* WHAT TO PRODUCE
Set out every line of the items below as a JSON list of strings, one string per line, with blank lines dropped and the pictures left out.

* INFORMATION SUPPLIED

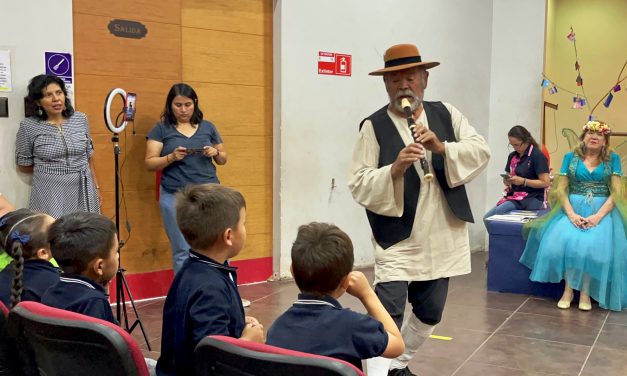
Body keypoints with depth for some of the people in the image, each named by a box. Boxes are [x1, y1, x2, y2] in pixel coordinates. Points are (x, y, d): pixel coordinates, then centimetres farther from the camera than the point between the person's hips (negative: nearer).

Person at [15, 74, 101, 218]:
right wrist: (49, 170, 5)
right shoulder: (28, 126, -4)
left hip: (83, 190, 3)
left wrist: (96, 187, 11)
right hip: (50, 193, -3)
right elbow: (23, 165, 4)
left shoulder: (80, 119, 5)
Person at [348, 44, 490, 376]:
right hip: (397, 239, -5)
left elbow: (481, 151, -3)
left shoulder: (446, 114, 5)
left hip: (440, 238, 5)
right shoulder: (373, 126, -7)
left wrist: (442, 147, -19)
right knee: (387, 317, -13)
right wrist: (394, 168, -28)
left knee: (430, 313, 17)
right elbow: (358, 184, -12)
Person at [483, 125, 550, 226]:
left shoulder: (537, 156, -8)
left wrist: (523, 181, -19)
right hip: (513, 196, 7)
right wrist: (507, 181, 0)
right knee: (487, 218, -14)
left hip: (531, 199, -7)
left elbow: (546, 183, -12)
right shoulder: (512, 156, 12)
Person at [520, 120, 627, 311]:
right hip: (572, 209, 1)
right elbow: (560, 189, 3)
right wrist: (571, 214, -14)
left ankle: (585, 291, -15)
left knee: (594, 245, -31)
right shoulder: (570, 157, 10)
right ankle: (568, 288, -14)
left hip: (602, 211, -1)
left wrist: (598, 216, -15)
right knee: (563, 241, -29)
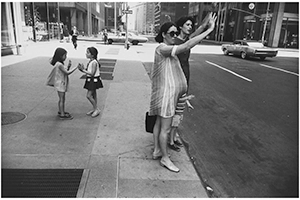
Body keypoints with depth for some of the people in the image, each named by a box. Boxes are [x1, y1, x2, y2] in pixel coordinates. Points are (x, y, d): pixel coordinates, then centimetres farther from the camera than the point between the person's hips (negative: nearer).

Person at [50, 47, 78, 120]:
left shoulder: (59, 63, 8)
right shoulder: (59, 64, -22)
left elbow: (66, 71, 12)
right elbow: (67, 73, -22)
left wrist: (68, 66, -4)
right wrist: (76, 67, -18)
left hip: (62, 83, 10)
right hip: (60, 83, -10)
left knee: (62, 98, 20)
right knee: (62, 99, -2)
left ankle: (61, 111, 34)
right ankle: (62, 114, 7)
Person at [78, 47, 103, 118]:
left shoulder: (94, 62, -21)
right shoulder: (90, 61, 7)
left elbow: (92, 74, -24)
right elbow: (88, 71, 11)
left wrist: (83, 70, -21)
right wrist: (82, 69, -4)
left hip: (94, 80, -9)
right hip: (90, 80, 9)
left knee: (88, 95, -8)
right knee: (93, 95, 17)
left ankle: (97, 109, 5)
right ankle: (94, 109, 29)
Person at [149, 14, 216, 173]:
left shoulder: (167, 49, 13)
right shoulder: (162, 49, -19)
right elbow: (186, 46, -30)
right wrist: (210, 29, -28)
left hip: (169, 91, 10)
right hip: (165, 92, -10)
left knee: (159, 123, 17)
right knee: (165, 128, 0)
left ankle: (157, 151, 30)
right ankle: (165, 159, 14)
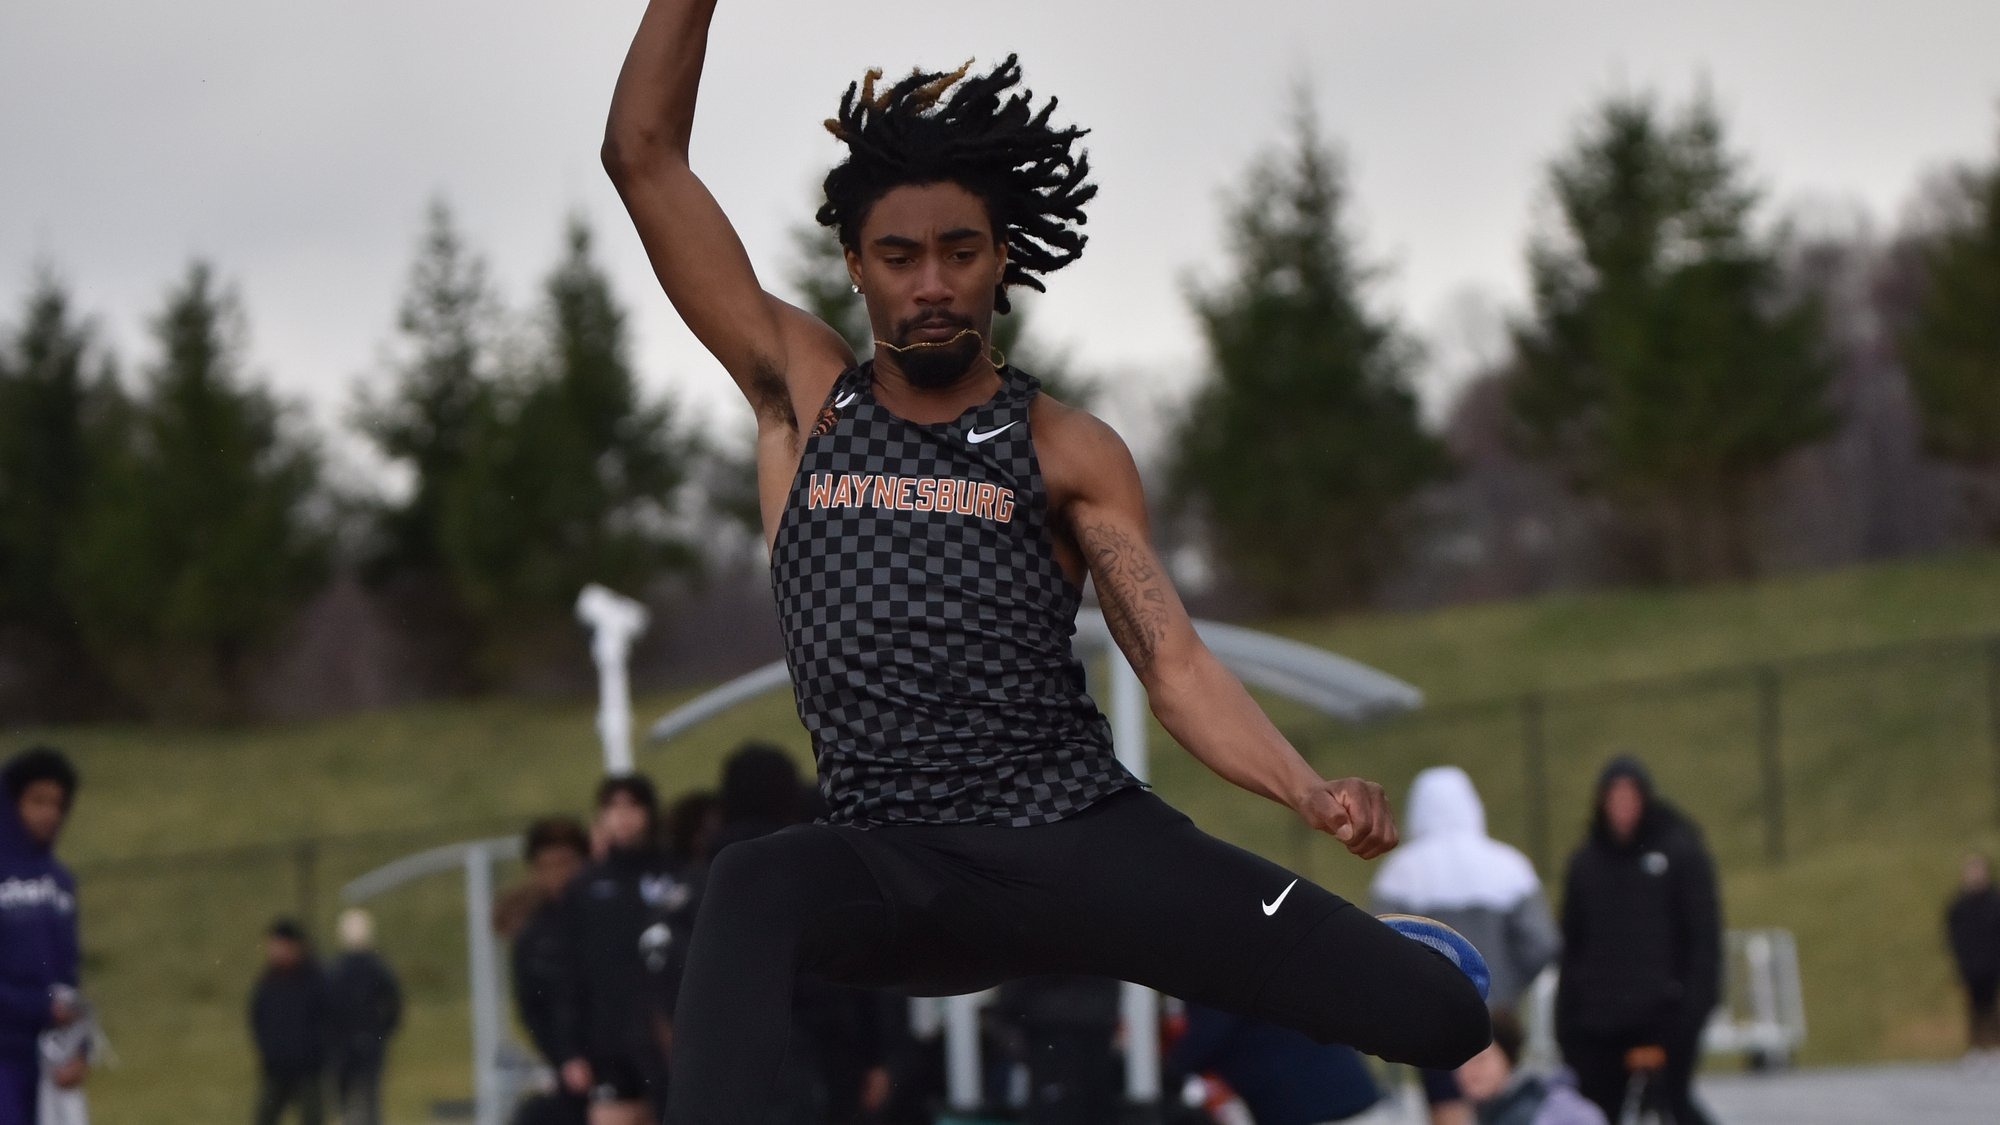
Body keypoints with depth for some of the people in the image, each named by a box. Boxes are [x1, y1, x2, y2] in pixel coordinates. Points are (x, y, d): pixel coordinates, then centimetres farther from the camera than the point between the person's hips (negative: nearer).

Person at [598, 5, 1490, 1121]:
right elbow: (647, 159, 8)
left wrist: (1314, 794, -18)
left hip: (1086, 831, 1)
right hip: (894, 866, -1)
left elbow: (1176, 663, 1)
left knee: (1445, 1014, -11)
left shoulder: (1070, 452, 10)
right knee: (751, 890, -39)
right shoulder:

* ANSWER SECTION
[
  "Body keypoints with depth for some of the people in the image, each named by a box. Boxes are [x1, y1, x2, y2] in pixel coordinates. Points are (x, y, d): pixel coordinates, then centimetres farther from the camera than the point between the person's hips (negative: nearer).",
  "Person at [15, 74, 101, 218]:",
  "right wrist: (49, 170, 5)",
  "right shoulder: (28, 126, -4)",
  "left hip: (83, 190, 3)",
  "left wrist: (96, 187, 11)",
  "right hip: (50, 193, -3)",
  "right elbow: (23, 165, 4)",
  "left shoulder: (80, 119, 5)",
  "Person at [348, 44, 490, 376]:",
  "right hip: (397, 239, -5)",
  "left elbow: (481, 151, -3)",
  "left shoulder: (446, 114, 5)",
  "left hip: (440, 238, 5)",
  "right shoulder: (373, 126, -7)",
  "left wrist: (442, 147, -19)",
  "right knee: (387, 317, -13)",
  "right wrist: (394, 168, -28)",
  "left knee: (430, 313, 17)",
  "right elbow: (358, 184, -12)",
  "Person at [483, 125, 550, 226]:",
  "left shoulder: (537, 156, -8)",
  "left wrist: (523, 181, -19)",
  "right hip: (513, 196, 7)",
  "right wrist: (507, 181, 0)",
  "right knee: (487, 218, -14)",
  "left hip: (531, 199, -7)",
  "left elbow: (546, 183, -12)",
  "right shoulder: (512, 156, 12)",
  "Person at [520, 120, 627, 311]:",
  "right hip: (572, 209, 1)",
  "right elbow: (560, 189, 3)",
  "right wrist: (571, 214, -14)",
  "left ankle: (585, 291, -15)",
  "left knee: (594, 245, -31)",
  "right shoulder: (570, 157, 10)",
  "right ankle: (568, 288, -14)",
  "left hip: (602, 211, -1)",
  "left wrist: (598, 216, -15)",
  "right knee: (563, 241, -29)",
  "Body keypoints with depth for some of the people in the image, each named by a box. Boxes are [x1, y1, x2, y2] in pixel coordinates. Points are (x, y, d): pixel coordinates, then centimetres farther from the camera than the point between the person's hips (negative: nearer).",
  "Person at [50, 47, 78, 120]:",
  "left shoulder: (59, 63, 8)",
  "right shoulder: (59, 64, -22)",
  "left elbow: (66, 71, 12)",
  "right elbow: (67, 73, -22)",
  "left wrist: (68, 66, -4)",
  "right wrist: (76, 67, -18)",
  "left hip: (62, 83, 10)",
  "right hip: (60, 83, -10)",
  "left knee: (62, 98, 20)",
  "right knee: (62, 99, -2)",
  "left ankle: (61, 111, 34)",
  "right ankle: (62, 114, 7)",
  "Person at [78, 47, 103, 118]:",
  "left shoulder: (94, 62, -21)",
  "right shoulder: (90, 61, 7)",
  "left elbow: (92, 74, -24)",
  "right elbow: (88, 71, 11)",
  "left wrist: (83, 70, -21)",
  "right wrist: (82, 69, -4)",
  "left hip: (94, 80, -9)",
  "right hip: (90, 80, 9)",
  "left knee: (88, 95, -8)",
  "right knee: (93, 95, 17)",
  "left ankle: (97, 109, 5)",
  "right ankle: (94, 109, 29)",
  "Person at [149, 14, 216, 173]:",
  "left shoulder: (167, 49, 13)",
  "right shoulder: (162, 49, -19)",
  "right elbow: (186, 46, -30)",
  "right wrist: (210, 29, -28)",
  "left hip: (169, 91, 10)",
  "right hip: (165, 92, -10)",
  "left knee: (159, 123, 17)",
  "right knee: (165, 128, 0)",
  "left ankle: (157, 151, 30)",
  "right ankle: (165, 159, 14)",
  "Body keypoints with depth for some of the people in the image, each named by a box. Boxes are [x1, y1, x2, y2] in pixel coordinates. Points are (x, y, d): pixel coordinates, then centimetres farther from the camera than the point between the person's hips (negative: nearer).",
  "Person at [598, 5, 1490, 1121]:",
  "right elbow: (647, 159, 8)",
  "left wrist: (1314, 794, -18)",
  "left hip: (1086, 831, 1)",
  "right hip: (894, 866, -1)",
  "left elbow: (1176, 663, 1)",
  "left knee: (1445, 1014, -11)",
  "left shoulder: (1070, 452, 10)",
  "right knee: (751, 890, -39)",
  "right shoulder:"
]